___ Reading passage ___
You are currently browsing the archives for the food category.

Archive for the 'food' Category

New Idea

Wednesday, May 14th, 2008

OK Pony and I have the sweetest idea ever.

Picture it. Close your eyes if you have to.

A store. A new kind of store.

It sells flavor.

Like there will be walls and walls of flavor. I imagine little jars or small packets of flavor. There’s the regular nacho cheese, sour cream and onion, parmesan, cool ranch, and flamin’ hot. You know those crackers called “Chicken in a Biscuit”? They’d have that flavor too. There’d also be the sweet ones like cinnamon, maple +brown sugar, watermelon, strawberry-kiwi, etc.

But then you can do like other foods instead of single flavors, like pizza, hamburger, or, like, omelette. I mean people really like omelettes. So why not have stuff taste like omelette? I remember Cheese Nips had taco flavor. That was my favorite. Totally gross, but dude, TACOS except it’s a CHEESE NIP. Pony says that in Japan he had chips that tasted like XTREME corn. And they were corn chips. So they started with corn and then added more corn in post. This is why the Japanese will win. They can just endlessly improve beyond the point of recognition. You eat this Xtreme Corn Chip and you are like, I’m never eating real corn again, it’s just not corn-ful enough.

OK, so then this store would also have blank foods. Unflavored food which sounds funny, but hear me out. It’d be like blank potato chips, blank corn chips, blank nips (w/o the cheese, not as in like Asians ha ha ha I can say nip because I am Asian shut up), blank rice crackers, blank puffs that you find in Cheezy Puffs except without the cheeze. There’d be blank pieces of candy in all of its different forms, like taffy, gum, hard, etc. You can have like blank fruit roll-ups or blank gummies.

THEN OH MY GOD YOU COMBINE THEM.

THEN YOU BECOME A WINNER. A WINNER OF FLAVOR.

Pony and I, if we can get out of our contracts where we are apparently not allowed to work together on anything except for work, will call this flavor store UMAMI. Which is the “sixth” flavor, i.e. the one that is in MSG.

FLAVOR STORE.

It will BLOW PEOPLE’S MINDS. Like a real brick and mortar version of this.

It will be next door to the gym where there is an empty room and a crappy car and everyone gets bats.

You are NOT Fooling anyone

Monday, April 7th, 2008

I just realized that the cafe up my street only has like four or five ingredients and then mixes them up in different ways to make their lunch menu. This is what Taco Bell does, but I never eat at Taco Bell unless I am on a road trip or if I am hungry and Taco Bell is nearby or if I’m walking by a Taco Bell on my way home or if I feel like eating Taco Bell which is like all the time. But other than that I do not eat there. The closest Taco Bell is right near the entrance to the Holland Tunnel and it is always filled with Jersey high school club kids who are going to SOB’s or the Culture Club which has 80s nights and they are dressed exactly like the hipsters in Williamsburg except they are doing it as a joke and the hipsters like wear that stuff ‘for real.’ Anyway it’s so awful in there I haven’t made a run for the border in a long, long time. Like since last week. OK what is your point, you stupid girl? I’m getting to it just shut up for a second and let me finish.
___
■ **Required tasks**:
- A) Answer these questions about the food blog archive, one line each:
(i) What name would the writer and Pony give the flavor store?
(ii) What did Pony say he ate in Japan?
(iii) Where is the closest Taco Bell?
- B) Summarize the food blog archive in two sentences.
- C) Continue the food blog archive in the same voice, starting from the end of the last sentence shown.
___ Supplied material ___
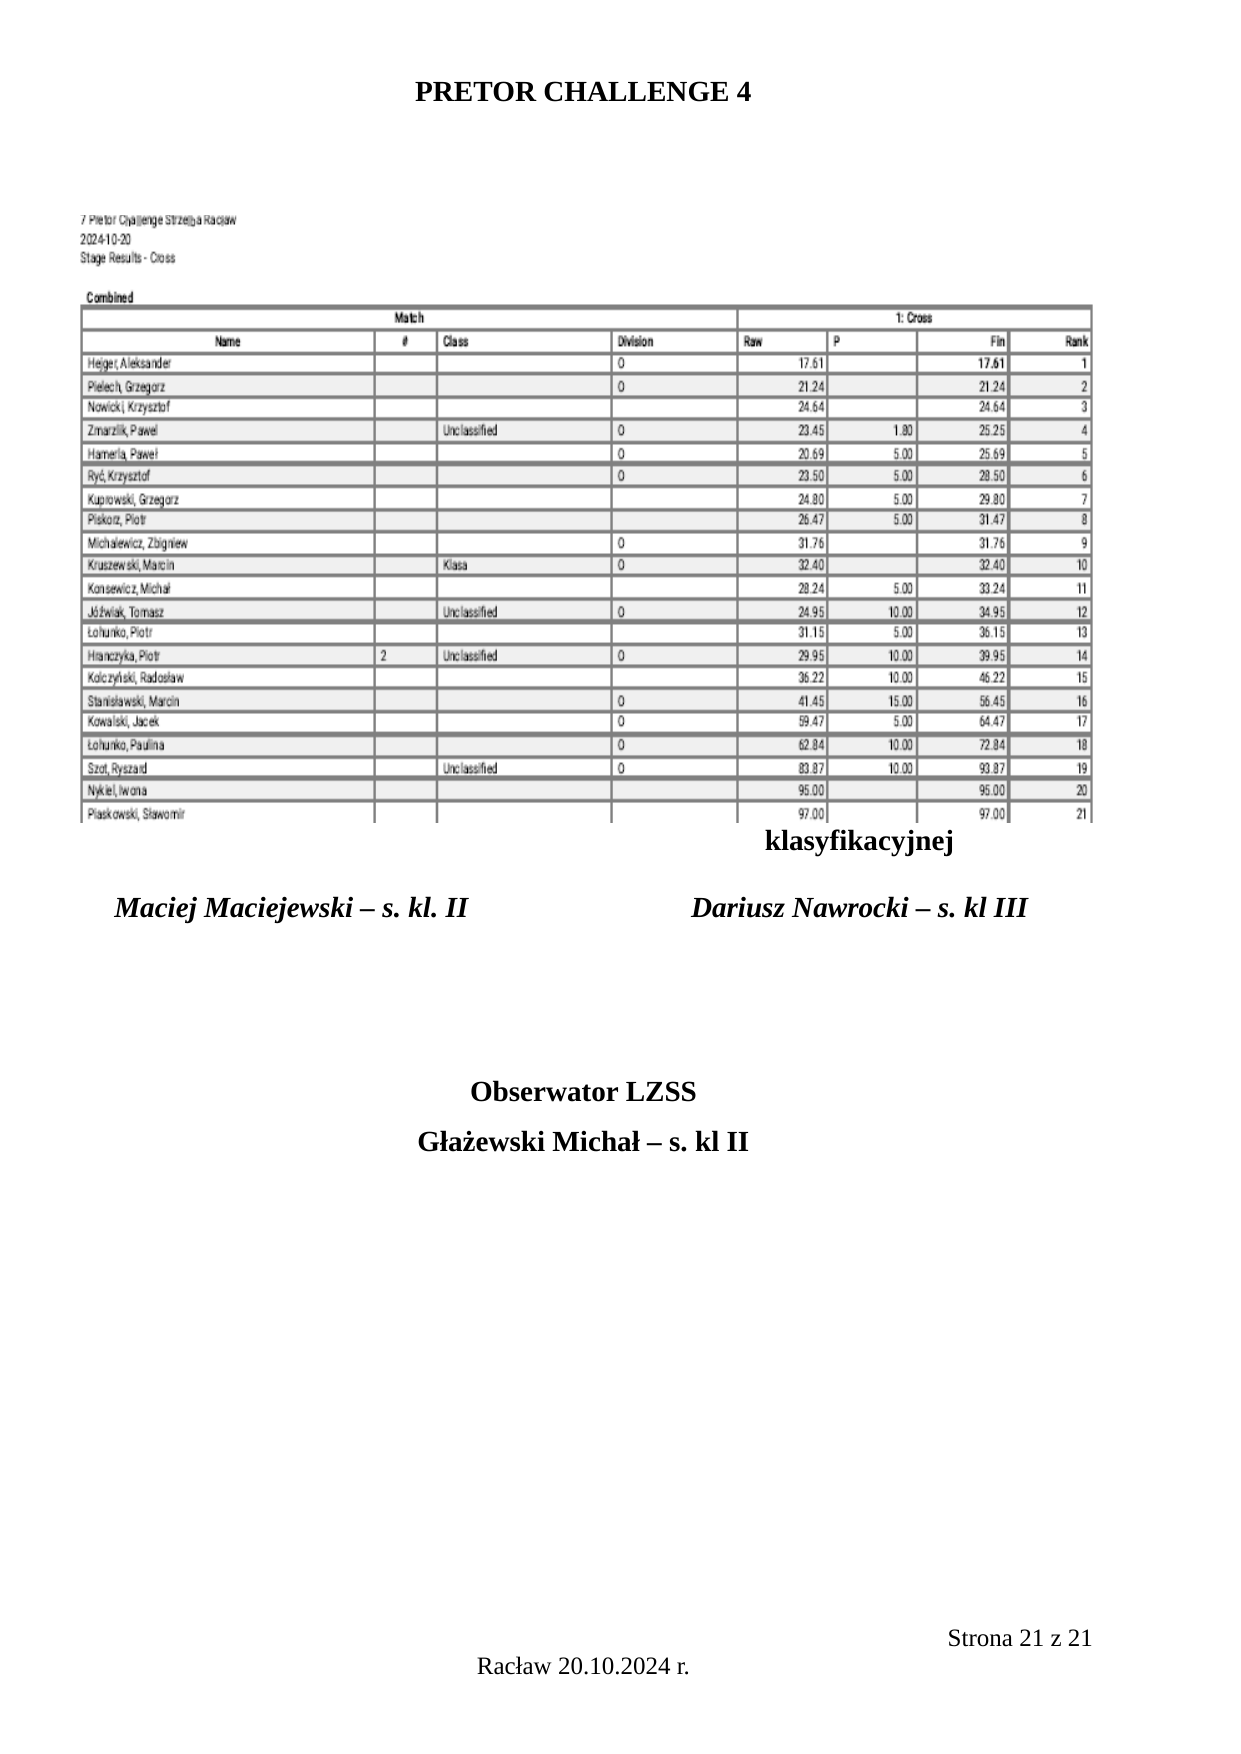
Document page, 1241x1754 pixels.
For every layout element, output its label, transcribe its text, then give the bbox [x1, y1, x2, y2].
___
■ **Outputs for the tasks**:
- A)
(i) UMAMI.
(ii) Chips that tasted like XTREME corn.
(iii) Near the entrance to the Holland Tunnel.

- B) In a May 2008 post, the writer and Pony propose a store called UMAMI that would sell small jars or packets of flavors along with unflavored foods such as chips and candy, so shoppers could combine them. In an April 2008 post, the writer notes that the cafe up the street makes its lunch menu from only four or five ingredients, as Taco Bell does, and describes the crowd at the closest Taco Bell near the Holland Tunnel.

- C)
The point is, that the cafe up the street makes scones and muffins and then has sandwiches and salads. But they are all made with the same five ingredients. It’s incredible. Like oh we have a vegetable frittata today with onions, peppers, and artichokes. We also have an onion, pepper, and artichoke sandwich and we have a cream of artichoke soup today and our salad of the day is greek, with onions and pepper and feta. I just realize this is not very interesting, nor is it a new phenomenon to any restaurant or cafe, but I’ve been going to this place for like six years, it is like I am just waking up or something. It’s still delicious, better than Taco Bell, oh my god I can’t believe I just said that. Sorry Taco Bell I am cheating on you with someone who has even less ingredients than you.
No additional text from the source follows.